Flower Moon to light up skies tomorrow – and it will be 30% brighter than normal
A rare Flower Moon – which is 30 per cent brighter and 14 per cent larger than a normal full moon is set to brighten up the night sky tomorrow.
Stargazers can catch the spectacular sight on Wednesday, May 26 as the moon will only be 357,462 km away from Earth.
According to Patricia Skelton, an astronomer at the Royal Observatory in Greenwich, the best time to see the supermoon in the UK will be in the early hours of the morning on May 26, or later in the evening on the same day – after sunset.
She told Chronicle Live : “A supermoon happens when a full moon occurs at the same time, or close to the time, that the moon reaches its closest point to the Earth – a point called perigee.
“Perigee occurs at 2.51am on May 26, with full moon occurring at 12.14pm on the same day.

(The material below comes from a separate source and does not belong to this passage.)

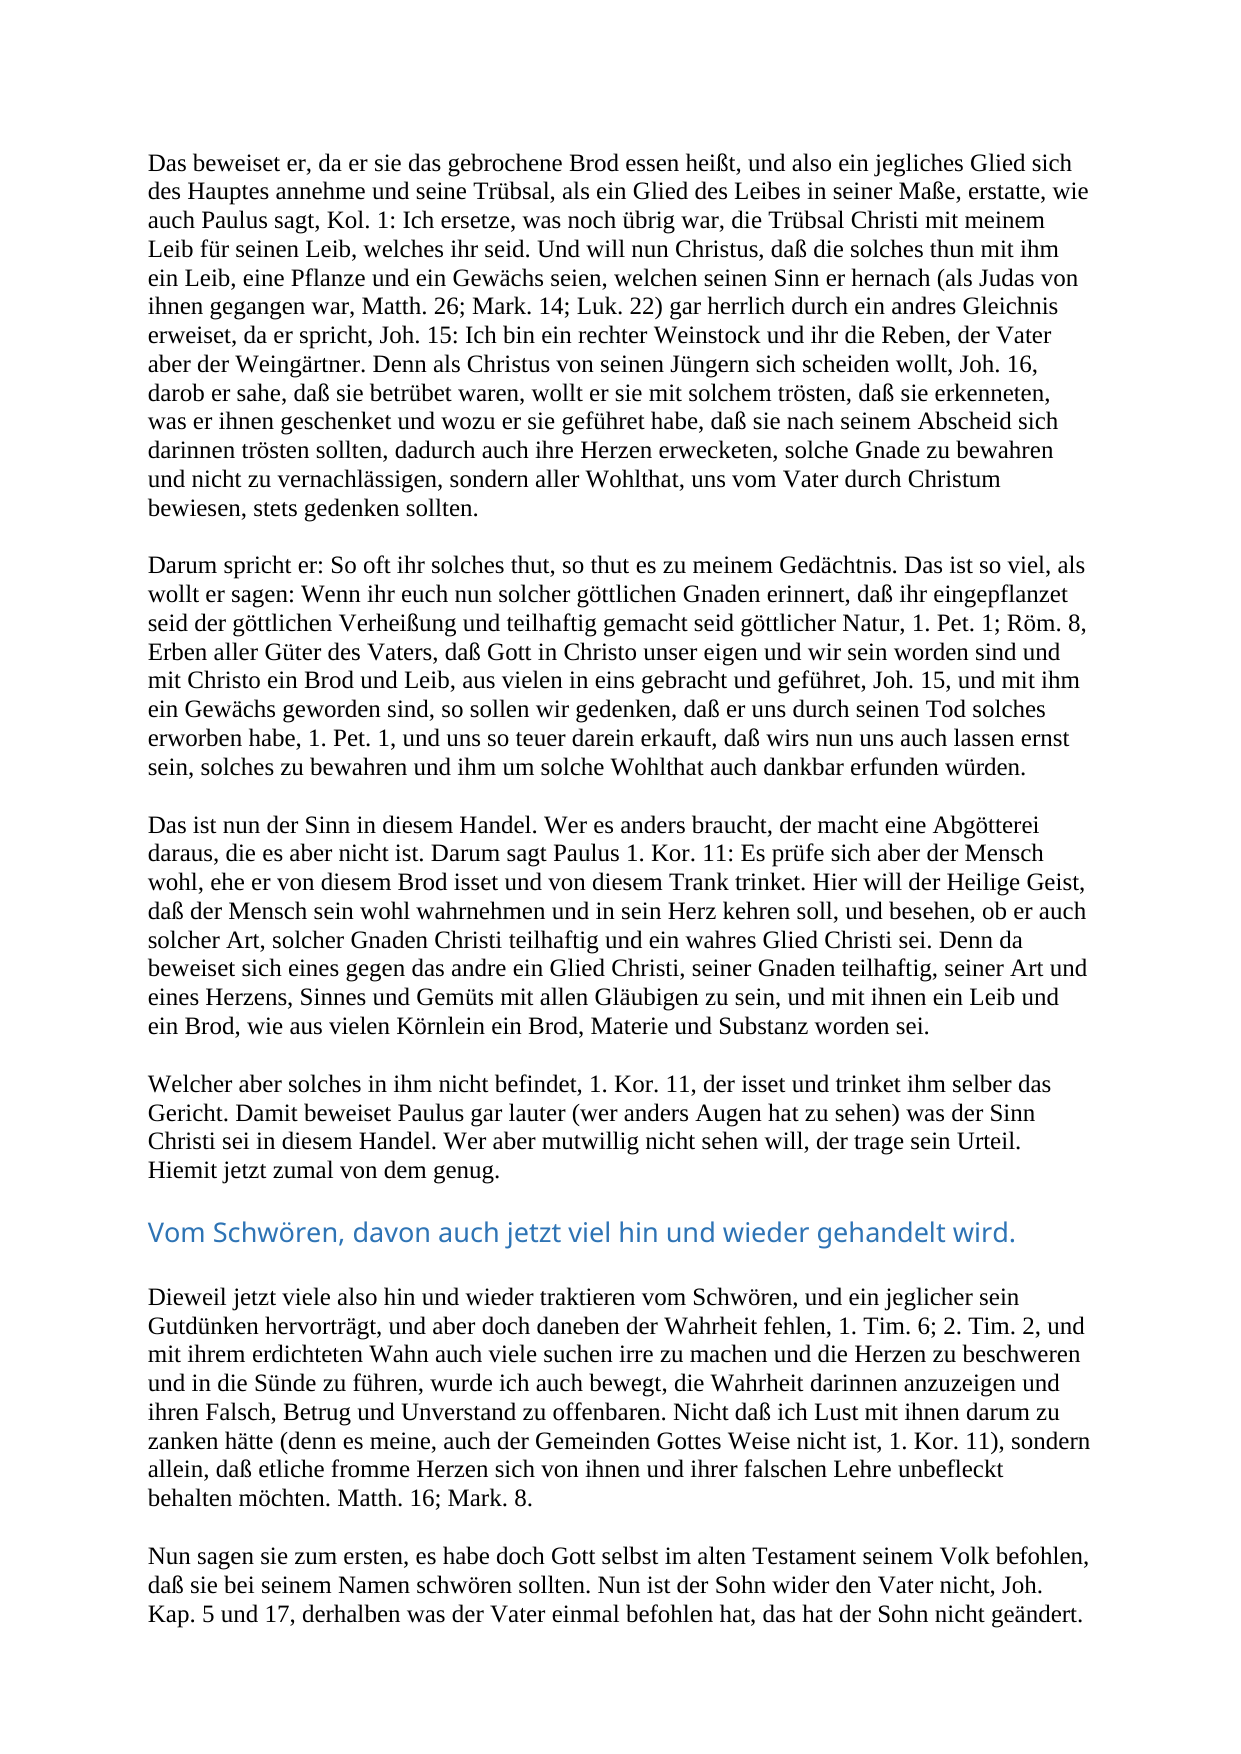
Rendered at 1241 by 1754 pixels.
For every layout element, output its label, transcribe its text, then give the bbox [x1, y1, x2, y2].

“The supermoon will rise in the east around half an hour after sunset and will be visible throughout the night.”
She added: “For the best views of the supermoon, wait for the moon to climb higher up into the sky.”
The event also coincides with a lunar eclipse which will see the moon turn red, but that will not be visible in the UK, Ms Skelton said.

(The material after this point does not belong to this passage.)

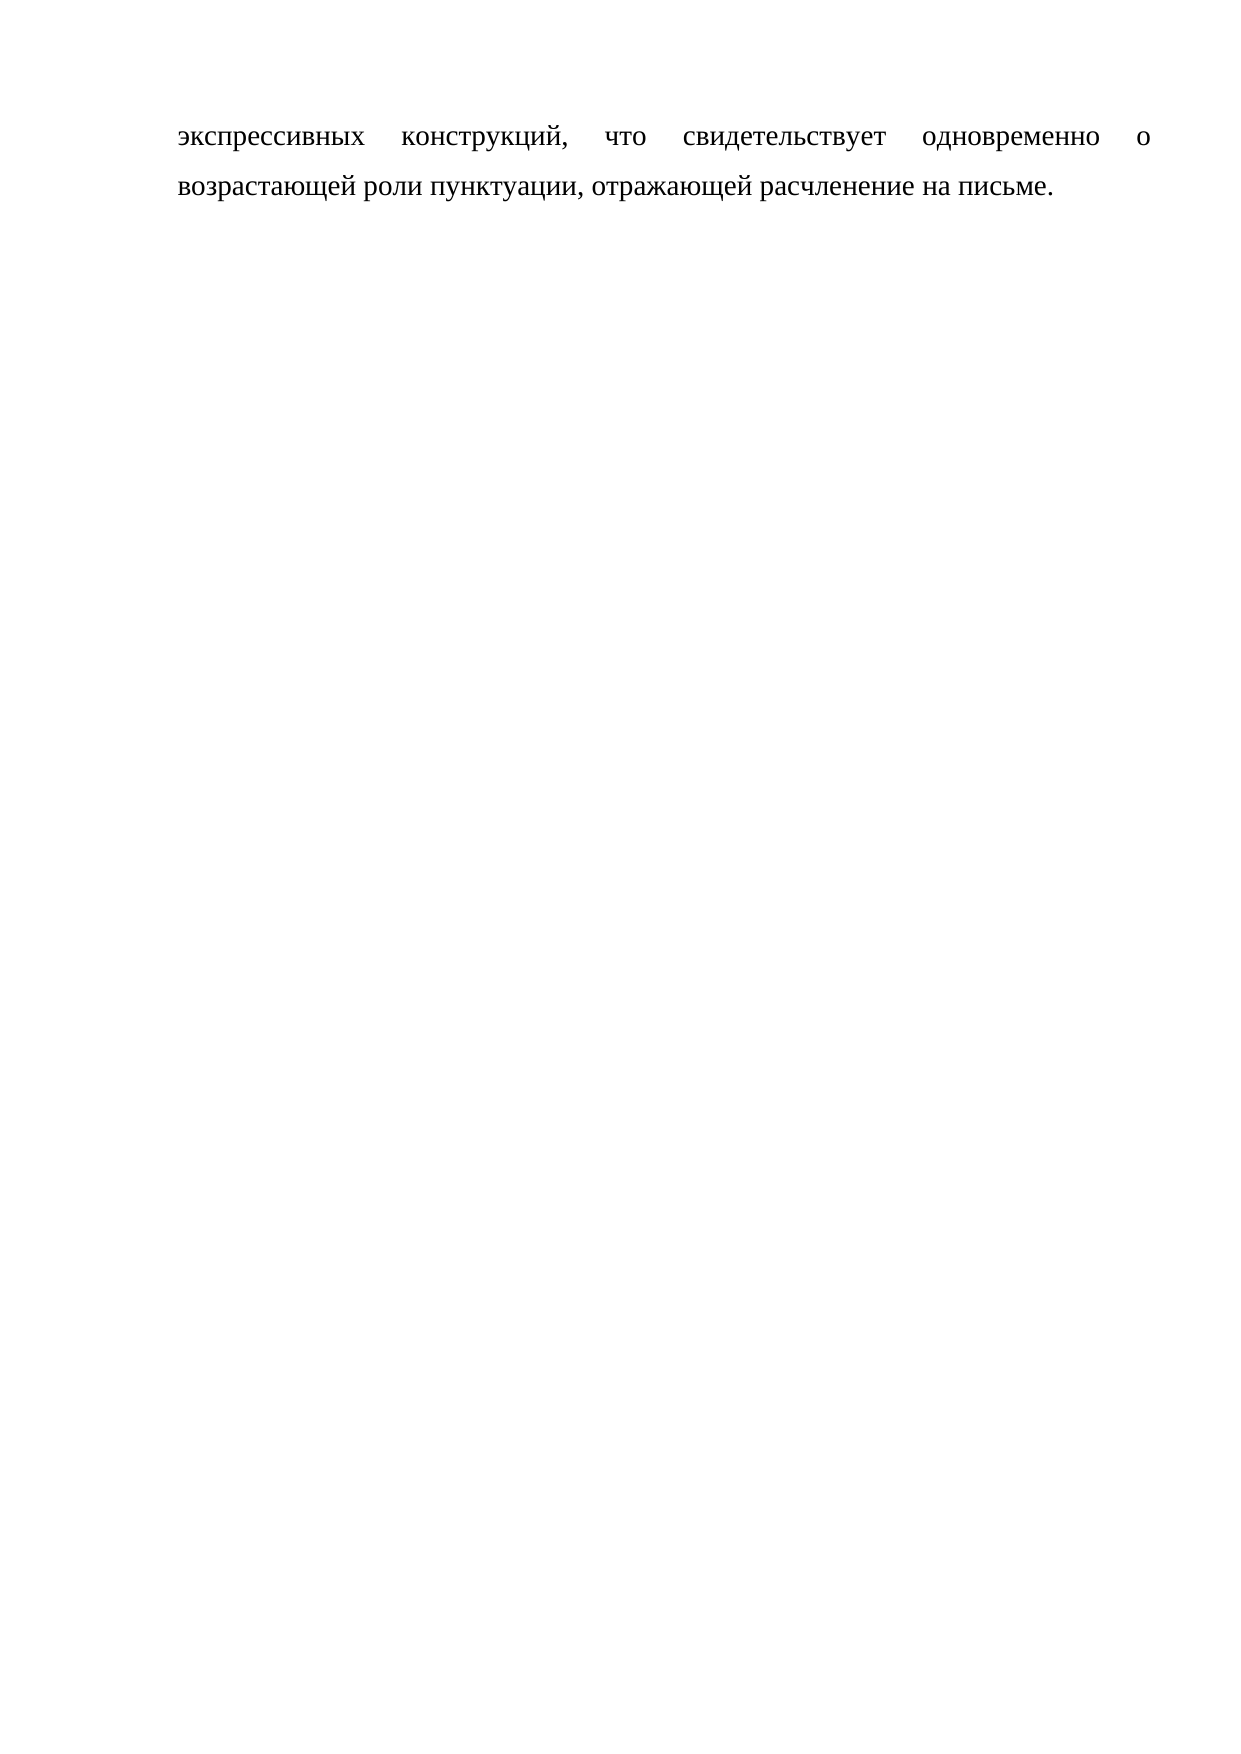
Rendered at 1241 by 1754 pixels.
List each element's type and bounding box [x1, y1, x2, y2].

text [177, 118, 1152, 202]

She said: “People viewing the supermoon from the western US, western parts of South America, Australia or south-east Asia will witness the supermoon turn a shade of crimson red as a lunar eclipse will be taking place on the same day.
“This change in colour is not due to a physical change taking place on the moon, but simply because the moon will drift into the shadow of the Earth.
“The Earth’s atmosphere bends light from the sun and bathes the moon in a crimson red light.
“Although UK stargazers won’t be able to see the lunar eclipse, the supermoon is still worth a look.”